### Assigned task A
Return every line of the records below that contains the word "time".

ITIL OSA Event Management

Effective service operation depends on
1. knowing the status of infrastructure and services
2. ability to detect deviations from normal or expected operation
event
a change of state that has significance for the management of an IT service or other CI; can require IT operations personnel to take action and often result in events being logged
event management
the process responsible for managing events through their lifecycle; one of the main activities of IT operations
configuration item (CI)
any component or other service asset that needs to be managed in order to deliver an IT service; information about each is recorded in a CMS (configuration management system) and maintained throughout its lifecycle; they are under the control of change management and can include services, hardware, software, buildings, people, and formal documentation such as processes, procedures, and SLAs (service level agreements)

### Source data

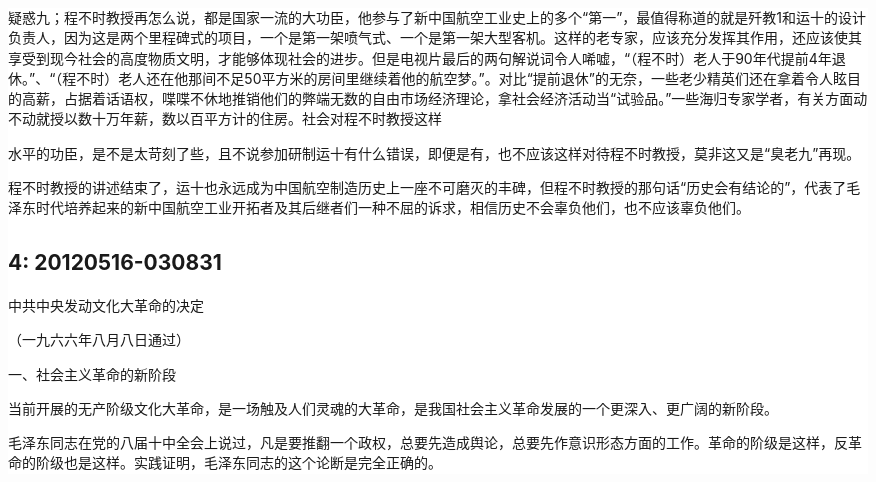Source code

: 疑惑九；程不时教授再怎么说，都是国家一流的大功臣，他参与了新中国航空工业史上的多个“第一”，最值得称道的就是歼教1和运十的设计负责人，因为这是两个里程碑式的项目，一个是第一架喷气式、一个是第一架大型客机。这样的老专家，应该充分发挥其作用，还应该使其享受到现今社会的高度物质文明，才能够体现社会的进步。但是电视片最后的两句解说词令人唏嘘，“（程不时）老人于90年代提前4年退休。”、“（程不时）老人还在他那间不足50平方米的房间里继续着他的航空梦。”。对比“提前退休”的无奈，一些老少精英们还在拿着令人眩目的高薪，占据着话语权，喋喋不休地推销他们的弊端无数的自由市场经济理论，拿社会经济活动当“试验品。”一些海归专家学者，有关方面动不动就授以数十万年薪，数以百平方计的住房。社会对程不时教授这样

水平的功臣，是不是太苛刻了些，且不说参加研制运十有什么错误，即便是有，也不应该这样对待程不时教授，莫非这又是“臭老九”再现。

程不时教授的讲述结束了，运十也永远成为中国航空制造历史上一座不可磨灭的丰碑，但程不时教授的那句话“历史会有结论的”，代表了毛泽东时代培养起来的新中国航空工业开拓者及其后继者们一种不屈的诉求，相信历史不会辜负他们，也不应该辜负他们。

## 4: 20120516-030831

中共中央发动文化大革命的决定

（一九六六年八月八日通过）

一、社会主义革命的新阶段

当前开展的无产阶级文化大革命，是一场触及人们灵魂的大革命，是我国社会主义革命发展的一个更深入、更广阔的新阶段。

毛泽东同志在党的八届十中全会上说过，凡是要推翻一个政权，总要先造成舆论，总要先作意识形态方面的工作。革命的阶级是这样，反革命的阶级也是这样。实践证明，毛泽东同志的这个论断是完全正确的。

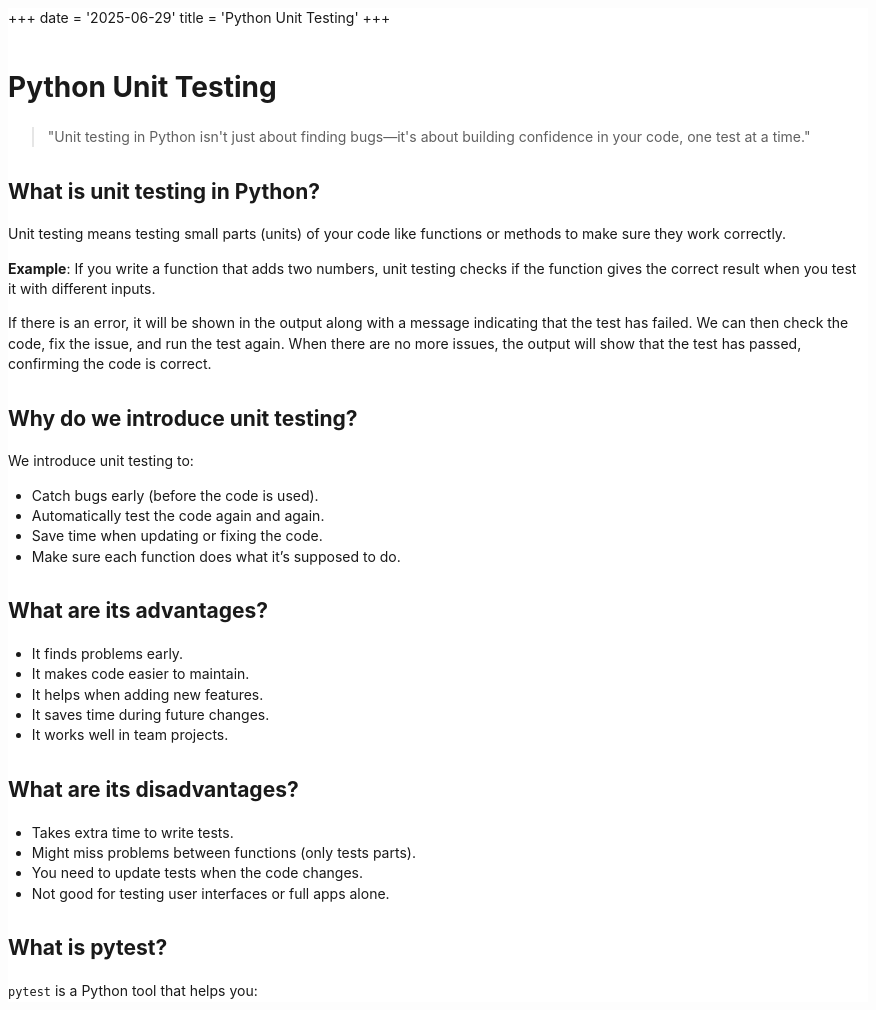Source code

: 
+++
date = '2025-06-29'
title = 'Python Unit Testing'
+++


# Python Unit Testing

> "Unit testing in Python isn't just about finding bugs—it's about building confidence in your code, one test at a time."

## What is unit testing in Python?

Unit testing means testing small parts (units) of your code like functions or methods to make sure they work correctly.

**Example**: If you write a function that adds two numbers, unit testing checks if the function gives the correct result when you test it with different inputs.

If there is an error, it will be shown in the output along with a message indicating that the test has failed. We can then check the code, fix the issue, and run the test again. When there are no more issues, the output will show that the test has passed, confirming the code is correct.

## Why do we introduce unit testing?

We introduce unit testing to:

- Catch bugs early (before the code is used).
- Automatically test the code again and again.
- Save time when updating or fixing the code.
- Make sure each function does what it’s supposed to do.

## What are its advantages?

- It finds problems early.
- It makes code easier to maintain.
- It helps when adding new features.
- It saves time during future changes.
- It works well in team projects.

## What are its disadvantages?

- Takes extra time to write tests.
- Might miss problems between functions (only tests parts).
- You need to update tests when the code changes.
- Not good for testing user interfaces or full apps alone.

## What is pytest?

`pytest` is a Python tool that helps you:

### Assigned task B
Print the passage of the event management text above word for word, starting with the words containing "any component or" and ending with "(service level agreements)".

### Answer area A
> "Unit testing in Python isn't just about finding bugs—it's about building confidence in your code, one test at a time."
- Save time when updating or fixing the code.
- It saves time during future changes.
- Takes extra time to write tests.

### Answer area B
any component or other service asset that needs to be managed in order to deliver an IT service; information about each is recorded in a CMS (configuration management system) and maintained throughout its lifecycle; they are under the control of change management and can include services, hardware, software, buildings, people, and formal documentation such as processes, procedures, and SLAs (service level agreements)